(Source records)

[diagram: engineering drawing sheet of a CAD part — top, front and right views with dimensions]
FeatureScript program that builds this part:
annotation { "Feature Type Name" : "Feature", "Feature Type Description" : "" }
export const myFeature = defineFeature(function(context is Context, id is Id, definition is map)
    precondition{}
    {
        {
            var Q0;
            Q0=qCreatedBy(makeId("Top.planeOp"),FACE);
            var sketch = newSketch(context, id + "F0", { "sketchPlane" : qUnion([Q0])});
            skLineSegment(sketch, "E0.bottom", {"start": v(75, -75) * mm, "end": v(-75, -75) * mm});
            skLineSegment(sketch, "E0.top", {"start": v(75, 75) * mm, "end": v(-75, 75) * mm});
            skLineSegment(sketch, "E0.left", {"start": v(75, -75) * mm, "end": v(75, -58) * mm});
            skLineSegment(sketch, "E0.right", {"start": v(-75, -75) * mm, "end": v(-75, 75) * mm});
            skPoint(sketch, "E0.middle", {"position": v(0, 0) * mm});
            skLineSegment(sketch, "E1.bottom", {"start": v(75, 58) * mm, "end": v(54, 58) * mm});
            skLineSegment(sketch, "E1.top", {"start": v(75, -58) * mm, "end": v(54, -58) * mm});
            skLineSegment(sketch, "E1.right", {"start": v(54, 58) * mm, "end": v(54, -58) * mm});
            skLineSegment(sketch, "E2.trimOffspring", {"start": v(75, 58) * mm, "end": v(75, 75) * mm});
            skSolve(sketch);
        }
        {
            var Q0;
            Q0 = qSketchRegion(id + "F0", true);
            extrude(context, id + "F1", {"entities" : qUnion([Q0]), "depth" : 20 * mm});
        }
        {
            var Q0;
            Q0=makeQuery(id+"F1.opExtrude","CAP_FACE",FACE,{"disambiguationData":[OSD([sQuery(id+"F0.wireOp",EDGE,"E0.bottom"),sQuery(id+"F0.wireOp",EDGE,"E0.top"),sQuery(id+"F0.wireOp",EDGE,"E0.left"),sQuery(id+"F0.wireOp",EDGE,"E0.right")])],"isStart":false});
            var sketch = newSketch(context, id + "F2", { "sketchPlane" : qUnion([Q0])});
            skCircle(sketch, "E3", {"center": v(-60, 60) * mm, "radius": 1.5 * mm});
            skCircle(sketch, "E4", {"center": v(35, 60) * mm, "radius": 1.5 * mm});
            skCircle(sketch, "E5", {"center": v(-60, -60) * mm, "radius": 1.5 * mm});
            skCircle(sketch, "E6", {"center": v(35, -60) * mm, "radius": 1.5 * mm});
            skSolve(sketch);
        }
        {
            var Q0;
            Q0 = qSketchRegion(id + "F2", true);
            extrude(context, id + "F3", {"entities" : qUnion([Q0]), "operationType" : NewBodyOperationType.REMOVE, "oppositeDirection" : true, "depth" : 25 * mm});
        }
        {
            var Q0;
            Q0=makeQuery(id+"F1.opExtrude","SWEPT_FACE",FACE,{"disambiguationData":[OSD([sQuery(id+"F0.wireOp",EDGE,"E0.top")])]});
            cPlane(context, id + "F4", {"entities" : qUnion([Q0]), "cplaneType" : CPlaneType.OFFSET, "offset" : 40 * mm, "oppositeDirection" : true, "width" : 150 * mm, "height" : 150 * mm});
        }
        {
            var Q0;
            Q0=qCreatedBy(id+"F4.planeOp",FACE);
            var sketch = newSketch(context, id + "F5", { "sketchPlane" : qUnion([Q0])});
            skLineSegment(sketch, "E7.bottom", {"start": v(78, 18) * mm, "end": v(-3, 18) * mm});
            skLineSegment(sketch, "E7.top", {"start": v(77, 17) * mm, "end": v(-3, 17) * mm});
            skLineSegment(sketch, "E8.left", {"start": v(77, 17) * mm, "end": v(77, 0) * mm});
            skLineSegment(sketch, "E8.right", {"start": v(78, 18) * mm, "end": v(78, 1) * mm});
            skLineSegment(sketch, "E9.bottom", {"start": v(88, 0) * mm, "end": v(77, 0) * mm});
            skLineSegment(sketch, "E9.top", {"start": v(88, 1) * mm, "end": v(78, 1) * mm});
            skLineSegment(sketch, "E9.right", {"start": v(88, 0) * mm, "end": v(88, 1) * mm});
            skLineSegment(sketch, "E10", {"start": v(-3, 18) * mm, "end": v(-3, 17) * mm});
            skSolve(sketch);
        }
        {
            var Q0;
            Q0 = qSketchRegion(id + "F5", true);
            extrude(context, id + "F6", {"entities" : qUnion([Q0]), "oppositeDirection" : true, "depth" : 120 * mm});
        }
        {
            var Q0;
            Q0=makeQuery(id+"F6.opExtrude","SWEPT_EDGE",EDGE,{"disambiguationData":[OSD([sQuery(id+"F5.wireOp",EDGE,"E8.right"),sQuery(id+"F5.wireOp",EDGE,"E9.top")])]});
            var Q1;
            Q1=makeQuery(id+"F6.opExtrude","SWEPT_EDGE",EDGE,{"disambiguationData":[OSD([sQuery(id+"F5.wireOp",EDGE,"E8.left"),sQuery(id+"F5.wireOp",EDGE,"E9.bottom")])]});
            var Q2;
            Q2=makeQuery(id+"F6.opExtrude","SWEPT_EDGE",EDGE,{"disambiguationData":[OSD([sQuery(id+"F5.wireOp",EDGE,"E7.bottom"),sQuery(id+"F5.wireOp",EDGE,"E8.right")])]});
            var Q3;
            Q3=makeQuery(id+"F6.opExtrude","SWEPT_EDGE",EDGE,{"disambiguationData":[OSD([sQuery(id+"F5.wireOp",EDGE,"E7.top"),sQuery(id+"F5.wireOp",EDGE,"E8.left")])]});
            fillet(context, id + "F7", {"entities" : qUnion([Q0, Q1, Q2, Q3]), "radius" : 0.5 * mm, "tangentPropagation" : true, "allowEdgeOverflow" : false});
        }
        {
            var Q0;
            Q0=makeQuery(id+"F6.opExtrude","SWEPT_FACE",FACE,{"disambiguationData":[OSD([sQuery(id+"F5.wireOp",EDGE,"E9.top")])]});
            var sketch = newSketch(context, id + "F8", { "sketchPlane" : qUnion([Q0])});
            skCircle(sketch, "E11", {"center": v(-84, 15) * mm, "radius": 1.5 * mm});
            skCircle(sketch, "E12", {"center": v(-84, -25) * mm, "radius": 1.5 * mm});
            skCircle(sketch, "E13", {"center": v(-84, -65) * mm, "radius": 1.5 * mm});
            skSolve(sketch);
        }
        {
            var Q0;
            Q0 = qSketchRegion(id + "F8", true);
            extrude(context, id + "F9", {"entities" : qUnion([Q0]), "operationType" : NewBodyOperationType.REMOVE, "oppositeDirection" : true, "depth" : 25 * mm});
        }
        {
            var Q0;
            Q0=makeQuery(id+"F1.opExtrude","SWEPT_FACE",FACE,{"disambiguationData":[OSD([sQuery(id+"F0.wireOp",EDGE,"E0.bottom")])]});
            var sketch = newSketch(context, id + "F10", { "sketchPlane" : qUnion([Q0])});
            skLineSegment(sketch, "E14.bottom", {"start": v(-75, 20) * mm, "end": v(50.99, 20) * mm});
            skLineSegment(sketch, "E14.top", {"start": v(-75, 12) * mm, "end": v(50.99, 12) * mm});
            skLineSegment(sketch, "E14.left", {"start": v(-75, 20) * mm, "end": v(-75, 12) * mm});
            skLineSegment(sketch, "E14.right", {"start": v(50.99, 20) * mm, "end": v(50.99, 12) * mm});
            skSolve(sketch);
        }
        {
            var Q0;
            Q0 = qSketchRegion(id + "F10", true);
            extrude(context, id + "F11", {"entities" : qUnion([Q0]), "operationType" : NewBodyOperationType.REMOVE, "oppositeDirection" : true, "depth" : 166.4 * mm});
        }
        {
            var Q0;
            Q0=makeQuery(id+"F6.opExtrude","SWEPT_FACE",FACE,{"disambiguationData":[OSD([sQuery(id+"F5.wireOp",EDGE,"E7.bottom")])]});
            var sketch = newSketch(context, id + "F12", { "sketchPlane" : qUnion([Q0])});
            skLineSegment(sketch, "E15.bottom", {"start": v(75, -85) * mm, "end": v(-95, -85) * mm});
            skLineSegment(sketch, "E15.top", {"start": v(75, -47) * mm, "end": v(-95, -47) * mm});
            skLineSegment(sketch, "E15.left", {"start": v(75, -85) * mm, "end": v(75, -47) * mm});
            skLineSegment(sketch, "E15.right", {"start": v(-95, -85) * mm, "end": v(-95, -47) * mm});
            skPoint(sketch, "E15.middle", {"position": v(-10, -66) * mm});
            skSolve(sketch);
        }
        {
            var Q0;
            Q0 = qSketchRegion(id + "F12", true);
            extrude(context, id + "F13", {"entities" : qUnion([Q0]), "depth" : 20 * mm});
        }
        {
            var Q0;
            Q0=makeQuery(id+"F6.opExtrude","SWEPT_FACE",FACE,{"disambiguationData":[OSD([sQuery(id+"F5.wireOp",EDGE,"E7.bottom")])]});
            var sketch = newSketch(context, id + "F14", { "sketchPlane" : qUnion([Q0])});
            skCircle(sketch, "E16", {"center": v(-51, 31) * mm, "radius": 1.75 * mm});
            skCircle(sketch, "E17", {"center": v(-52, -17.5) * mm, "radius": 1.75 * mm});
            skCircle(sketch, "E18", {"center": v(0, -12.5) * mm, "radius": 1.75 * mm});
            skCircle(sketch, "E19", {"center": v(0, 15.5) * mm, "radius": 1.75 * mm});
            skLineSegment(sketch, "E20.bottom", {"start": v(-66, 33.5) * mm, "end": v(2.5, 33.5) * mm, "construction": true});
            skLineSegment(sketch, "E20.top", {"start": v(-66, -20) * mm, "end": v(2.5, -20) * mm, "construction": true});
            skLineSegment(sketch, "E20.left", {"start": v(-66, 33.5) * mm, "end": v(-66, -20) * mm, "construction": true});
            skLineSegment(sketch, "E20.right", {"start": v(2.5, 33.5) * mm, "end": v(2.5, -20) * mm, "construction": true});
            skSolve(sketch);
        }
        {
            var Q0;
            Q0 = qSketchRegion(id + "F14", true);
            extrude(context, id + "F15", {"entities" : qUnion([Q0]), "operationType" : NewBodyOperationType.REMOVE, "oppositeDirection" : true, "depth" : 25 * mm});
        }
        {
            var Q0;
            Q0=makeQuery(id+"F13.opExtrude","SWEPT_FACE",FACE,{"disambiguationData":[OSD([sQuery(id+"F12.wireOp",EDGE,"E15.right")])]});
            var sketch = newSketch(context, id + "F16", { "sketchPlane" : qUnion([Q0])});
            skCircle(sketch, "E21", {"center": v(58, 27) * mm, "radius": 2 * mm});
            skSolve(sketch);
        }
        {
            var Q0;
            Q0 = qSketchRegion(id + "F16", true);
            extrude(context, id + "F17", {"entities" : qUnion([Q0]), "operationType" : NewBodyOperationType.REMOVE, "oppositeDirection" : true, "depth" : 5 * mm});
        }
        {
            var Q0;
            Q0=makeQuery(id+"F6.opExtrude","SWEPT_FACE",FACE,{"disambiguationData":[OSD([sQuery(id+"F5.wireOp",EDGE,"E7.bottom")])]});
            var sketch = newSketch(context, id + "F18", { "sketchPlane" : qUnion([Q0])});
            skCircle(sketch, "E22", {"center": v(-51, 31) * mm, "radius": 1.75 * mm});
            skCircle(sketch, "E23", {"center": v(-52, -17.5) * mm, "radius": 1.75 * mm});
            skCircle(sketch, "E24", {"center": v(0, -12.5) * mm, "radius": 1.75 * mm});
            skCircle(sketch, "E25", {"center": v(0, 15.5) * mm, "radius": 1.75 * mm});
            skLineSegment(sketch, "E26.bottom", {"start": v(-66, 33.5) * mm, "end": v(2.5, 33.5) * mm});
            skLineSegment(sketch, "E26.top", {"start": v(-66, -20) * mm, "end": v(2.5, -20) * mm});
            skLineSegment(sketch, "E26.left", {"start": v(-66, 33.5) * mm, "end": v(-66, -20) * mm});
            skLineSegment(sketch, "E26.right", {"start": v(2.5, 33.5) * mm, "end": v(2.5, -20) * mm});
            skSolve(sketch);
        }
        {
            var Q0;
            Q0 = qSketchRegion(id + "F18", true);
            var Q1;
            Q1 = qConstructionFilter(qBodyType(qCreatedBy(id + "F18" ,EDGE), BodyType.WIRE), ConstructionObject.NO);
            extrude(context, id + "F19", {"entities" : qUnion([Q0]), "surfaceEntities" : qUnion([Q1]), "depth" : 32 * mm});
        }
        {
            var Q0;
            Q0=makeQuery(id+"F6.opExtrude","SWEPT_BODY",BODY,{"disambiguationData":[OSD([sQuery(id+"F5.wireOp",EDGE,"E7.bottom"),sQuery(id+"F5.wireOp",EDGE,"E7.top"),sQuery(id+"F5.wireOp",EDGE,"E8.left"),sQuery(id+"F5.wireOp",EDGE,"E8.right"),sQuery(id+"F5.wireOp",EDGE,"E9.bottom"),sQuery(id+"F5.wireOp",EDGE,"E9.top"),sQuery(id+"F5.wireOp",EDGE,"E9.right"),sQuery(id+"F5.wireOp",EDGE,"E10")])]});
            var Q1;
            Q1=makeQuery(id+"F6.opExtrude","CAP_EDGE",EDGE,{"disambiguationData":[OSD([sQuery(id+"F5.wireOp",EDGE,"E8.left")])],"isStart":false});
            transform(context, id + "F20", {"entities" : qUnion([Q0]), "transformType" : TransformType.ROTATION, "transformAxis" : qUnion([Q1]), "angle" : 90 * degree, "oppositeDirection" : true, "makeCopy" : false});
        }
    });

Task to carry out: Rewrite the listing from its first line through the line holding "v(-60, -60) *", inclusive, substituting "circleRadius" for each "radius" and changing nothing else.

Solved problem:
[diagram: engineering drawing sheet of a CAD part — top, front and right views with dimensions]
FeatureScript program that builds this part:
annotation { "Feature Type Name" : "Feature", "Feature Type Description" : "" }
export const myFeature = defineFeature(function(context is Context, id is Id, definition is map)
    precondition{}
    {
        {
            var Q0;
            Q0=qCreatedBy(makeId("Top.planeOp"),FACE);
            var sketch = newSketch(context, id + "F0", { "sketchPlane" : qUnion([Q0])});
            skLineSegment(sketch, "E0.bottom", {"start": v(75, -75) * mm, "end": v(-75, -75) * mm});
            skLineSegment(sketch, "E0.top", {"start": v(75, 75) * mm, "end": v(-75, 75) * mm});
            skLineSegment(sketch, "E0.left", {"start": v(75, -75) * mm, "end": v(75, -58) * mm});
            skLineSegment(sketch, "E0.right", {"start": v(-75, -75) * mm, "end": v(-75, 75) * mm});
            skPoint(sketch, "E0.middle", {"position": v(0, 0) * mm});
            skLineSegment(sketch, "E1.bottom", {"start": v(75, 58) * mm, "end": v(54, 58) * mm});
            skLineSegment(sketch, "E1.top", {"start": v(75, -58) * mm, "end": v(54, -58) * mm});
            skLineSegment(sketch, "E1.right", {"start": v(54, 58) * mm, "end": v(54, -58) * mm});
            skLineSegment(sketch, "E2.trimOffspring", {"start": v(75, 58) * mm, "end": v(75, 75) * mm});
            skSolve(sketch);
        }
        {
            var Q0;
            Q0 = qSketchRegion(id + "F0", true);
            extrude(context, id + "F1", {"entities" : qUnion([Q0]), "depth" : 20 * mm});
        }
        {
            var Q0;
            Q0=makeQuery(id+"F1.opExtrude","CAP_FACE",FACE,{"disambiguationData":[OSD([sQuery(id+"F0.wireOp",EDGE,"E0.bottom"),sQuery(id+"F0.wireOp",EDGE,"E0.top"),sQuery(id+"F0.wireOp",EDGE,"E0.left"),sQuery(id+"F0.wireOp",EDGE,"E0.right")])],"isStart":false});
            var sketch = newSketch(context, id + "F2", { "sketchPlane" : qUnion([Q0])});
            skCircle(sketch, "E3", {"center": v(-60, 60) * mm, "circleRadius": 1.5 * mm});
            skCircle(sketch, "E4", {"center": v(35, 60) * mm, "circleRadius": 1.5 * mm});
            skCircle(sketch, "E5", {"center": v(-60, -60) * mm, "circleRadius": 1.5 * mm});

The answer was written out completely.